Archive for the ‘Baseball’ Category

Opening Day

Monday, March 31st, 2008

santana.jpg
What better time to get back going than on Opening Day.

This year, the Opening Day spectacle is better than ever: Johan Santana and his first win in a Mets uniform, Joe Torre doing the same in Dodger Blue, international play, no Roger Clemens, no guy by the name of Mitchell, no Bryan McNamee.

This day is about hope. This day is about waking up and dreaming, even if you’re a Royals fan. This day is about possibility.

Yet, as great as this Day is, how am I supposed to be engrossed in it, put my all into it, look up how Vladimir Guerrero has historically fared against Pet Neshek, just in case they’d happen to face each other in the bottom of the eighth of the first of 162 games. There are 161 games after this one.

And how am I supposed to transition from the climatic, exciting, dramatic NCAA tournament to a game with Gus “I Need A Sedative Even In a Blowout” Johnson calling a game (”and the slipper stillllllll fitsssss!!!”) to Bert Blyleven, who could feed a Third World country if he was given $1 for every time he said “at the Major League level” or “innings of work.” It just doesn’t compare. And couldn’t they allow some sort of recovery period? I’m just coming off of Davidson-Kansas here.

We like different sports for different reasons. I like college basketball for its excitement and variety. There are enough games where it is possible to recall fantastic finishes, incredible highlights — but adding those to our always-evolving Sports Fan Timeline. When I watch a college basketball game, especially one in March, I won’t be on the couch, I’ll be off it, clapping, cheering, leaping.

Baseball is different. Unless you live in a place like Minnesota before the year 2009, your games are in the outdoors, many after dark. The ballpark is illuminated, that little glowing ball has eyes, and people sit around for two-hours-plus. For fifteen minutes, you might stand, if your team happens to be winning in the top half of the ninth. Baseball is routine, day in, night out for 162 games. There’s some comfort in this.

The Clemens Fiasco

Monday, January 14th, 2008

I could care less. Honestly.

According to ESPN, Senator George Mitchell tried to contact Clemens twice before his infamous report. Guilty, innocent, kind of guilty and not really innocent – again, what does it matter?

Sure, if you’re Clemens you get a little ticked. No problems there. But why, why, do we, as fans and supporters of this beautiful game, insist on following such a pointless case. Why do we care about Clemens’ potential involvement? You can’t use the “I feel cheated as a fan” argument any longer; you have to be brain dead if you believe that steroid use hasn’t been rampant over the course of the last century.

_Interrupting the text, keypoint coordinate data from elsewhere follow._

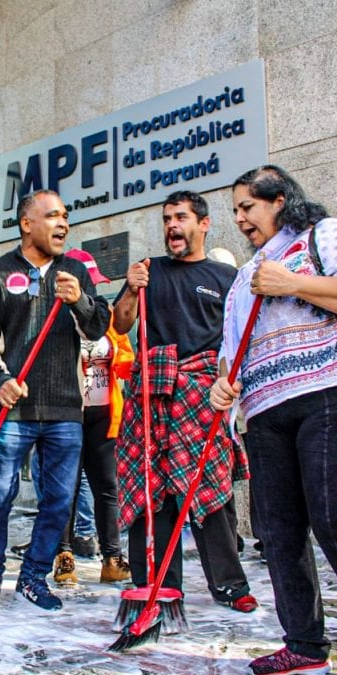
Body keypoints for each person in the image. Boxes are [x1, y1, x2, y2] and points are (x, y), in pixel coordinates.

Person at [211, 165, 337, 675]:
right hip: (266, 410)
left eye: (246, 207)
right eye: (235, 211)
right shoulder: (243, 276)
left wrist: (293, 282)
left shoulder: (329, 236)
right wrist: (223, 386)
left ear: (278, 200)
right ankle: (303, 643)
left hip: (335, 395)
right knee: (278, 533)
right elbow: (232, 350)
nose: (240, 220)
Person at [112, 190, 257, 613]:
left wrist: (230, 383)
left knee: (210, 488)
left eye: (180, 218)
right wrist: (130, 289)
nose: (172, 226)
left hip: (202, 394)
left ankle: (230, 585)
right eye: (167, 219)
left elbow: (238, 339)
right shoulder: (148, 270)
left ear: (203, 224)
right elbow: (121, 324)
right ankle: (155, 583)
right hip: (151, 391)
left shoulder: (225, 279)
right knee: (149, 486)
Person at [0, 189, 111, 611]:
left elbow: (99, 326)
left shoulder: (75, 271)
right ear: (27, 224)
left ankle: (33, 576)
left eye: (65, 216)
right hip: (14, 408)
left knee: (59, 500)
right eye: (52, 216)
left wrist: (79, 301)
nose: (62, 224)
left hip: (66, 408)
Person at [51, 247, 133, 586]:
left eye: (94, 284)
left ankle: (112, 558)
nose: (93, 289)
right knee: (65, 489)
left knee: (107, 488)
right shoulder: (55, 317)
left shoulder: (108, 316)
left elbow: (126, 358)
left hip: (104, 413)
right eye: (89, 283)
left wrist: (126, 362)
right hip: (67, 414)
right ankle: (64, 557)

Personal trainers were allowed, and continue to be allowed to, enter the clubhouse at their own will. That’s part of the problem.

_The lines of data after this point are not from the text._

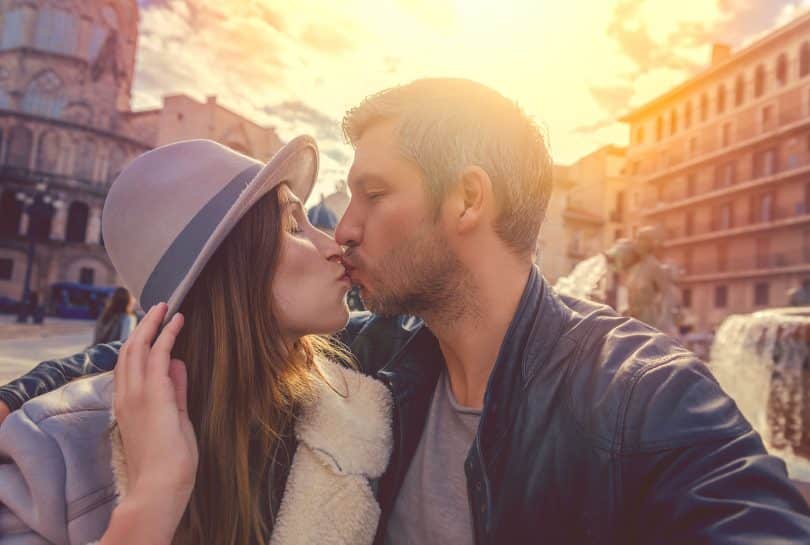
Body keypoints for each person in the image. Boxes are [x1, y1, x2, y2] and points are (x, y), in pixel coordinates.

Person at [2, 79, 810, 544]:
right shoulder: (382, 362)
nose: (340, 229)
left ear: (467, 199)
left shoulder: (640, 393)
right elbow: (199, 345)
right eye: (315, 210)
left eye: (373, 193)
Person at [0, 136, 392, 545]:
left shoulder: (366, 415)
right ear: (226, 272)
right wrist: (152, 500)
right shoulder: (50, 456)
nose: (334, 246)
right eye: (294, 226)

As a society, we have a very hard time looking to the future and forgetting about the past. Mitchell’s report did nothing else but verify what we already knew – that yes, Major League players have (while some haven’t) used performance-enhancing drugs. We have the information; now let’s figure out a plan. Keep the trainers out of the clubhouse. Promote an anti-doping regulatory agency to monitor baseball, while developing an even-stricter punishment. We must escape the past by using Mitchell’s information as encouragement to do.

I was reading the paper form of USA Today’s Spring Training Guide today. Finally, I thought, something promising, something to look forward to, something to imagine as I walked into sub-zero Minnesota weather. And then I turned the page, and I saw Clemens’ uncomfortable smirk, seated by his lawyer. He wasn’t wearing a Yankees uniform, but rather a blue button-down shirt. For a brief moment, until I saw that image, I was satisfied.

Spring Training is a time of renewal. It is a time for newfound stars to make a dazzling play across the could-not-be-greener grass, and then make a roster. That moment will be a special time because those players, that next generation have the task of restoring our game to what made it our game in the first place.

“Testify” is not etched beside the graves of Babe Ruth, Jackie Robinson or Ted Williams, and no way did they manufacture baseball to be dueled out in a courtroom.